The one thing we can say is that without Islam perhaps the USA would never have come about. In the late 15th. Century the Spanish finally liberated their country from the Moors. However, at the same time Constantinople fell to the Turks and the trade routes to the east were cut off to the west (which interrupted the flow of spices and drugs to the upper classes of Europe). This encouraged Isabella to grant Columbus the funding he needed to try to find a way to bypass the Medditeranian and find another route to the east.
So yeah, if the Turks had not conquered and exterminated the citizens of the Byzantine Empire (well, those who did not convert) and close off trade routes then perhaps the New World would have not been explored when it was and history would have changed dramatically.
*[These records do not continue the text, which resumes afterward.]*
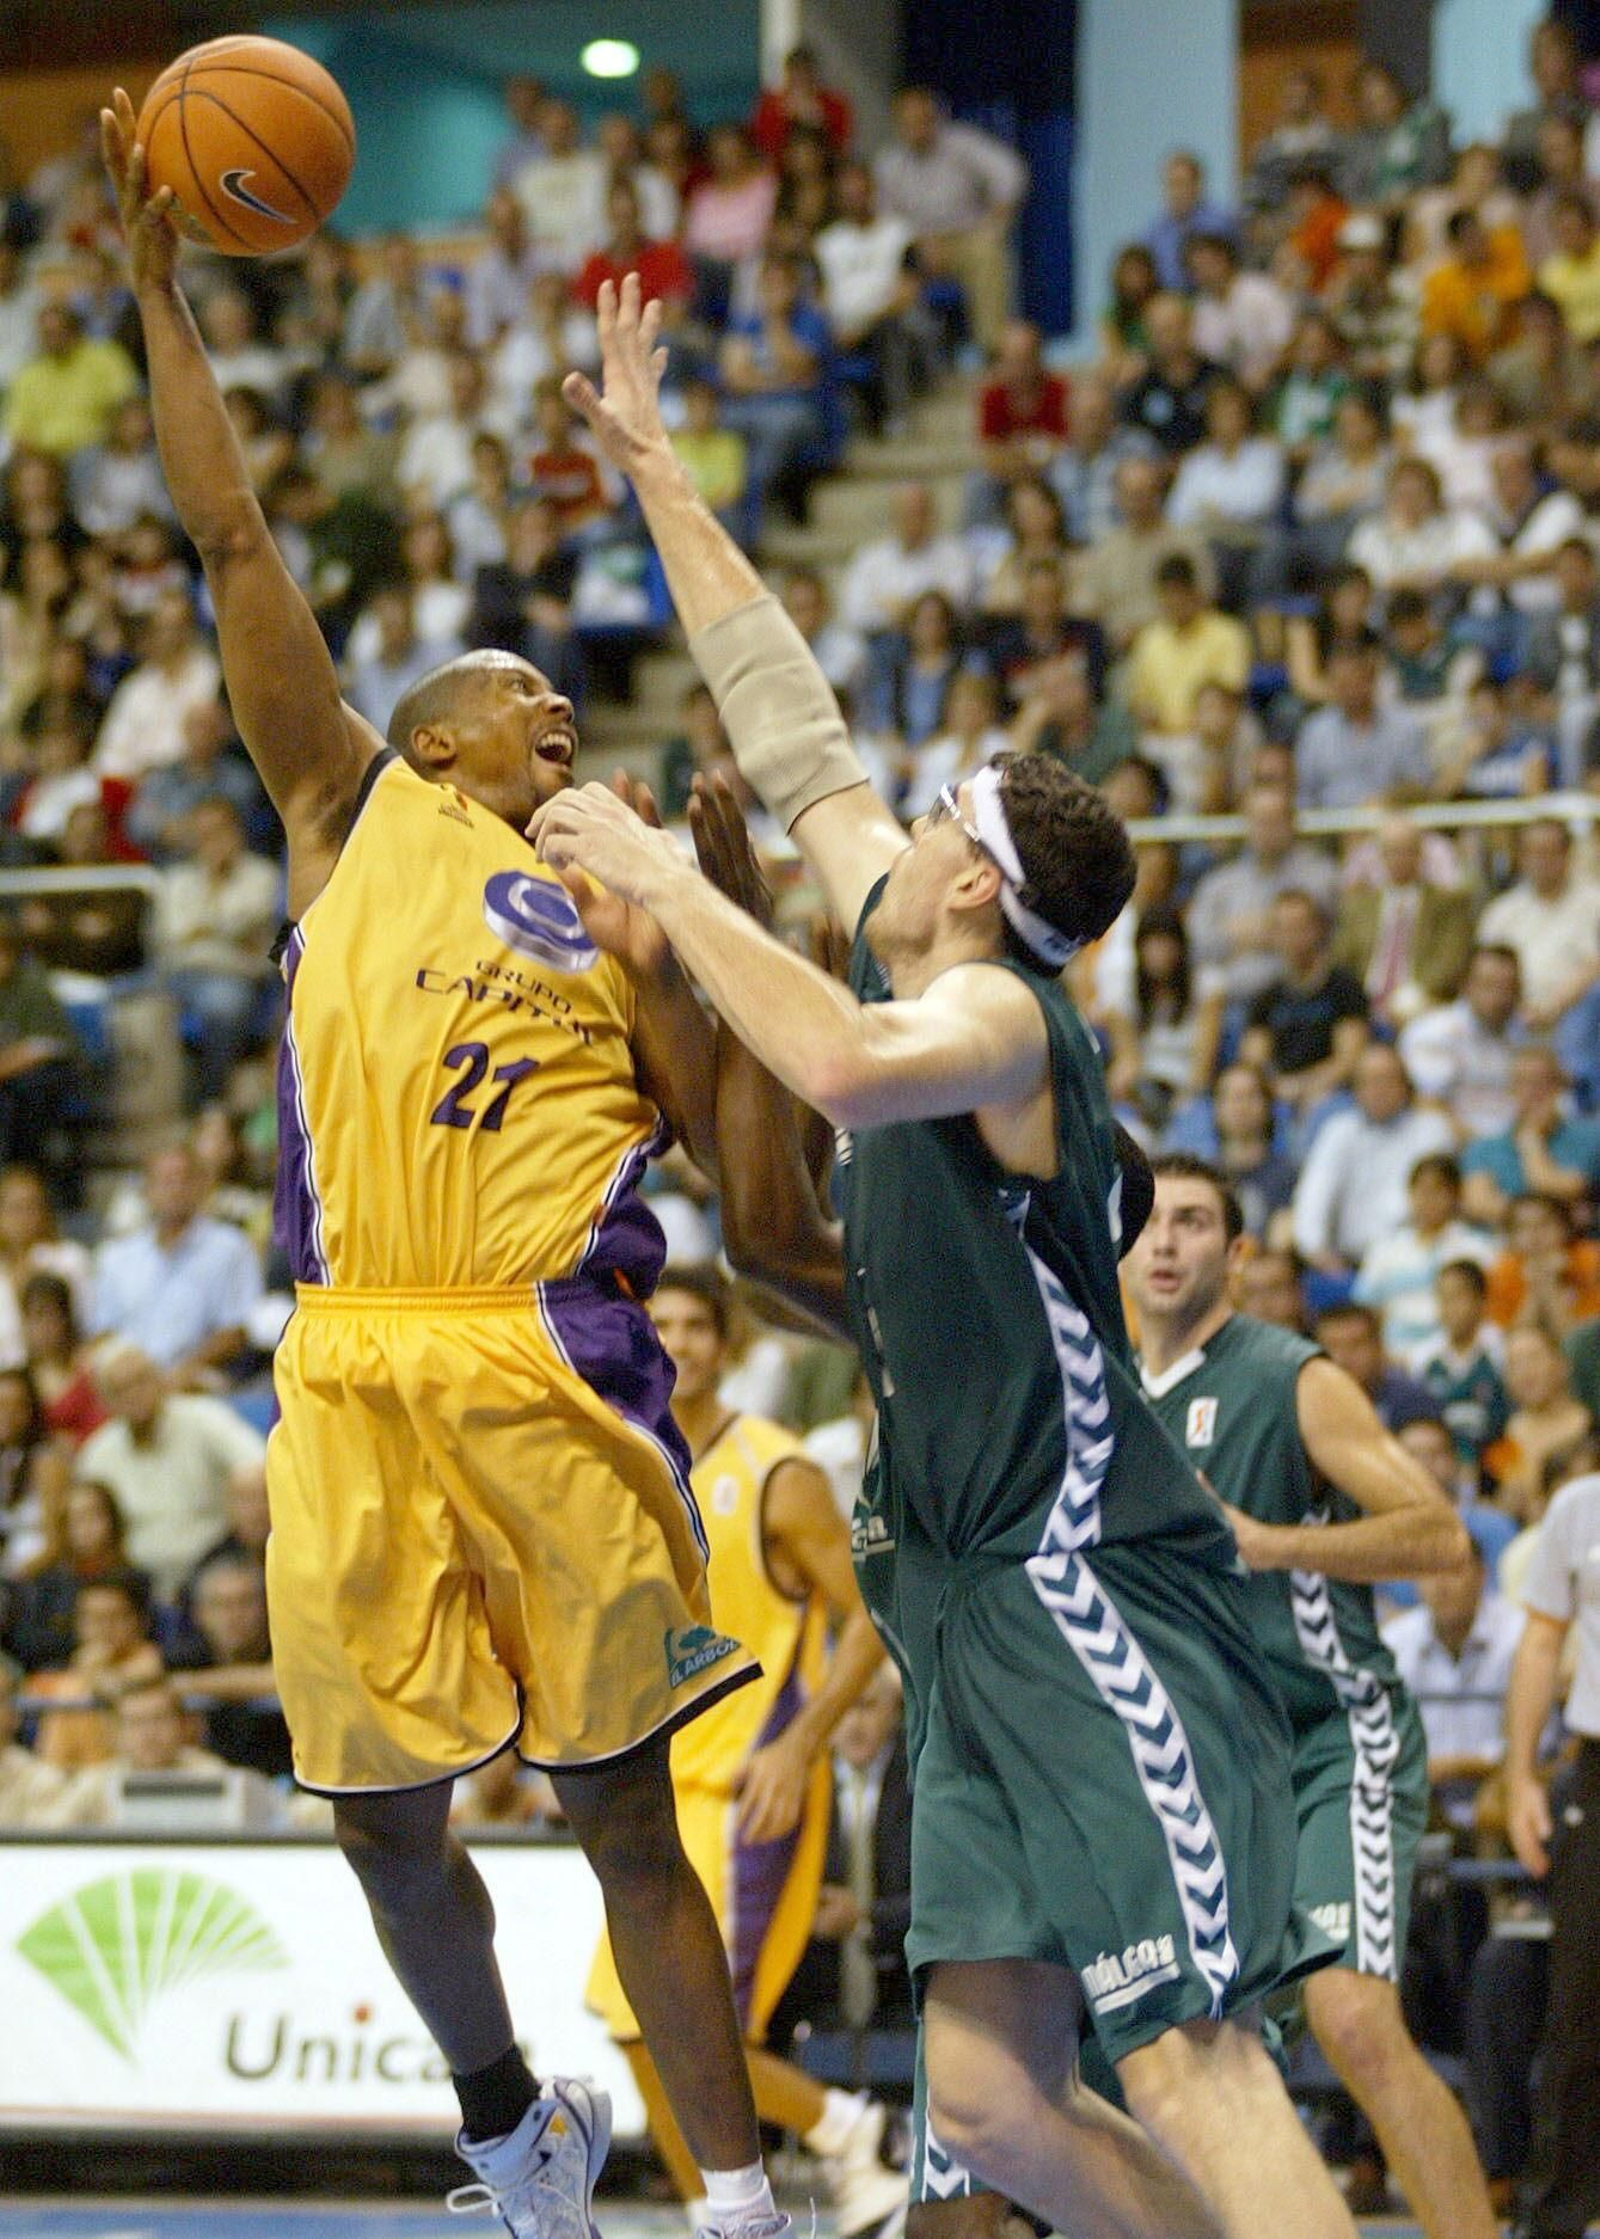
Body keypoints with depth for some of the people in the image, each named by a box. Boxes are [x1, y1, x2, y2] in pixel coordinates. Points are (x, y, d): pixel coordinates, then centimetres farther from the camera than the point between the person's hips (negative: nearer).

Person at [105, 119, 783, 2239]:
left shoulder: (619, 919, 18)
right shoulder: (350, 819, 15)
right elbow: (234, 545, 11)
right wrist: (158, 289, 9)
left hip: (554, 1386, 0)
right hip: (358, 1383, 0)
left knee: (622, 1810, 1)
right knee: (385, 1823, 6)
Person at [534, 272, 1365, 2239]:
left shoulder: (995, 1011, -10)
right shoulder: (915, 959, 15)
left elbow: (841, 1064, -34)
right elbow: (793, 740, 24)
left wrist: (660, 877, -23)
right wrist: (656, 478, 29)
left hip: (1100, 1604, -9)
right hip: (990, 1613, 9)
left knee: (1188, 2070, -17)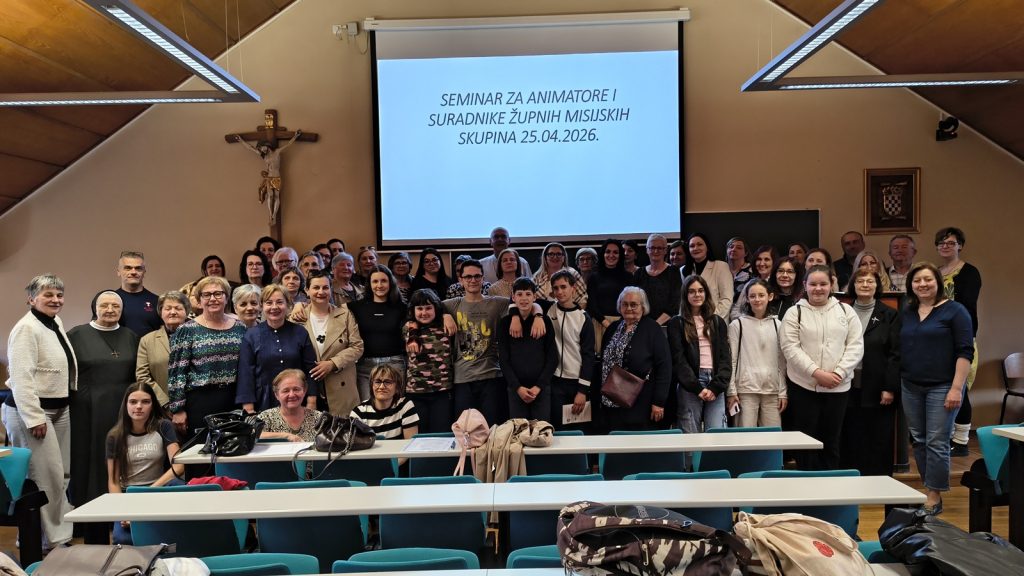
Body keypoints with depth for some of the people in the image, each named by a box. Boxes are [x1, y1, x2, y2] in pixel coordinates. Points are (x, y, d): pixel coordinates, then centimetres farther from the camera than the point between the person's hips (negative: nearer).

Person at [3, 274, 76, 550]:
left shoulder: (56, 323, 13)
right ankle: (53, 540, 3)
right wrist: (34, 418, -22)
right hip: (33, 412, -9)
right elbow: (21, 377, -21)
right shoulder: (27, 328, -14)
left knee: (61, 474, 11)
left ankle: (58, 534, 20)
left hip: (60, 410, 9)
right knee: (48, 477, -7)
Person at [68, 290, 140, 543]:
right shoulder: (77, 335, 2)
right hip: (88, 415, -2)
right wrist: (68, 406, -6)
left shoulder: (130, 337, 11)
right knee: (92, 467, 2)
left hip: (123, 413, 3)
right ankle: (96, 537, 12)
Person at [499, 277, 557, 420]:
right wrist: (518, 387, -8)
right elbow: (503, 359, 2)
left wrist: (539, 386, -7)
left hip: (542, 388, 0)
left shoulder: (545, 321, 3)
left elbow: (553, 358, 2)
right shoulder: (505, 323, 4)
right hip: (515, 388, 0)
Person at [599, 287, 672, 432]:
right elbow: (603, 361, 17)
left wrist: (659, 402, -13)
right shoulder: (613, 328, 12)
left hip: (641, 405, -5)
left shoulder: (652, 329, -4)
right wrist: (601, 397, 12)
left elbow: (664, 366, -9)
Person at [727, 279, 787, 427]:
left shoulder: (777, 324, 10)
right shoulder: (737, 325, 1)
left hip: (772, 390, 3)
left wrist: (783, 392, 6)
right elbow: (731, 361, 0)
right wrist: (731, 391, -5)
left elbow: (782, 361, 11)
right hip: (746, 389, -3)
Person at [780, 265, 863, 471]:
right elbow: (791, 348, -7)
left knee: (831, 440, 10)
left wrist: (839, 372, -11)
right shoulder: (794, 312, 0)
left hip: (838, 386, 2)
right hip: (804, 386, -2)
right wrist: (817, 372, -16)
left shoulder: (846, 311, 7)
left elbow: (856, 346, 2)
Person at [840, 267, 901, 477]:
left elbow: (896, 354, -3)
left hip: (877, 391, -2)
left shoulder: (889, 316, 2)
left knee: (879, 443, 4)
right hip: (849, 389, 2)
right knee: (850, 442, 6)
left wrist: (890, 387, -9)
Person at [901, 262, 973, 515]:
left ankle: (934, 497, 5)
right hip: (911, 387, 5)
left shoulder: (954, 310, -4)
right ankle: (928, 489, 20)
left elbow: (965, 351, -9)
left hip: (942, 387, -5)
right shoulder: (906, 313, 10)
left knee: (936, 443, -4)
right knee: (918, 441, 9)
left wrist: (956, 388, -15)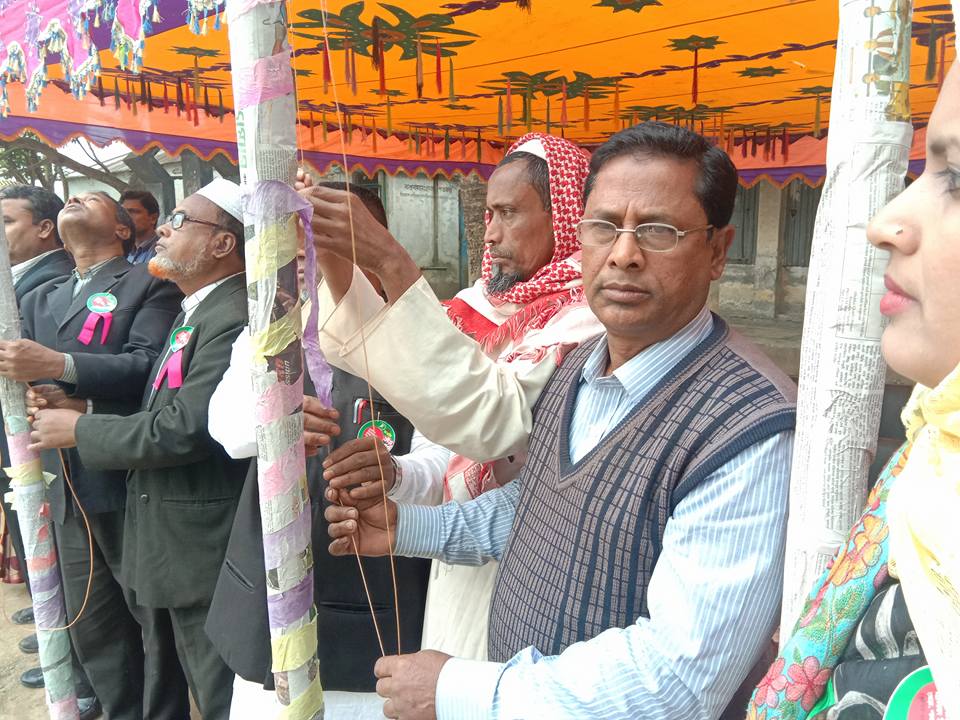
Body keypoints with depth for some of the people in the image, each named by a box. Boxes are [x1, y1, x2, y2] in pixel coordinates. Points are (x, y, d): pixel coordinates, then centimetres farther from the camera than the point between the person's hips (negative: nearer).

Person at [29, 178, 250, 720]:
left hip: (203, 550, -10)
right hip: (163, 544, 10)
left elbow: (183, 430, -27)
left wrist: (80, 430, -12)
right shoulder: (193, 311, 13)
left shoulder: (234, 319, -22)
Re: Obama, Islam and the US
Posted: Wed Nov 04, 2009 3:43 am
by _richardMdBorn
Here's an apt comment by Mark Steyn
Noor Almaleki, whom I wrote about over the weekend, has died, the latest Western victim of a Muslim honor killing. If there were a Matthew Shepard murder every few months, Frank Rich et al would be going bananas about the "climate of hate" in our society, but you can run over your daughter, decapitate your wife, drown three teenage girls and a polygamous spouse, and progressive opinion and the press couldn't give a hoot. Indeed, as The Atlantic notes, it's merely an obsession of us right-wing kooks.
During the IRA's long campaign against Her Majesty's Government, British officials had a cynical phrase about containing Northern Ireland to "an acceptable level of violence." I wonder what the silent U.S. media will settle on as the "acceptable level of violence" against Muslim women. Ten honor killings a year? A couple dozen? A hundred?
http://corner.nationalreview.com/post/? ... BhYjVjMWQ=
Re: Obama, Islam and the US
Posted: Wed Nov 04, 2009 10:41 pm
by _JohnStuartMill
And Christians in Africa still murder "witches" and homosexuals. If your point is that religion is crappy, then I agree with it wholeheartedly. But Islam is not uniquely crappy, and there are many Muslims that interpret their faith liberally in the way that what we term "conservative" Christians do. And Islam, like virtually all other religions, sets up an incentive for people to become better that I'm sure works some of the time. There is much less of a distinction between Islam and your religion than you'd like to believe.